When he filed for bankruptcy in 2015, however, Saleh didn’t mention any work for a Galaxy Properties. Instead, he said in the sworn paperwork that he was a sales manager at Galaxy Furniture, a discount furniture store on the 3400 block of West Montrose Avenue, where he earned about $2,600 a month.

Saleh, who said he’d previously worked as a taxi driver, listed more than $3,000 in back taxes owed to the IRS as well as tens of thousands of dollars in outstanding student loans and credit card debt.
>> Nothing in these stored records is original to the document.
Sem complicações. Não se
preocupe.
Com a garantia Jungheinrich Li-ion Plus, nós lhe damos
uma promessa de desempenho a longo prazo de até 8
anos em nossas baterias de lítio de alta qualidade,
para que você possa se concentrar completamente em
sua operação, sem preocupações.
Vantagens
The bankruptcy was discharged several months later, records show.

The charges against Saleh come just weeks after Preckwinkle selected Jessica Caffrey, the former deputy chief of the county’s Bureau of Asset Management, to be the new executive director of the Land Bank Authority — the third leader for the agency in the past two years.

The Land Bank Authority, which was established in 2015, has received plaudits for the work it does to restore properties in distressed neighborhoods by acquiring vacant, abandoned, foreclosed and tax-delinquent properties to prepare for sale to rehabbers and developers.

But it has also been the source of scrutiny and controversy. The Land Bank has been the subject of Sun-Times investigations probing its deals, prompting Preckwinkle to commission an outside audit that determined the agency needs to do more to avoid conflicts and ensure it’s selling land to qualified buyers.

It was also criticized by Cook County Treasurer Maria Pappas for taking properties off the market, slowing potential development in blighted areas.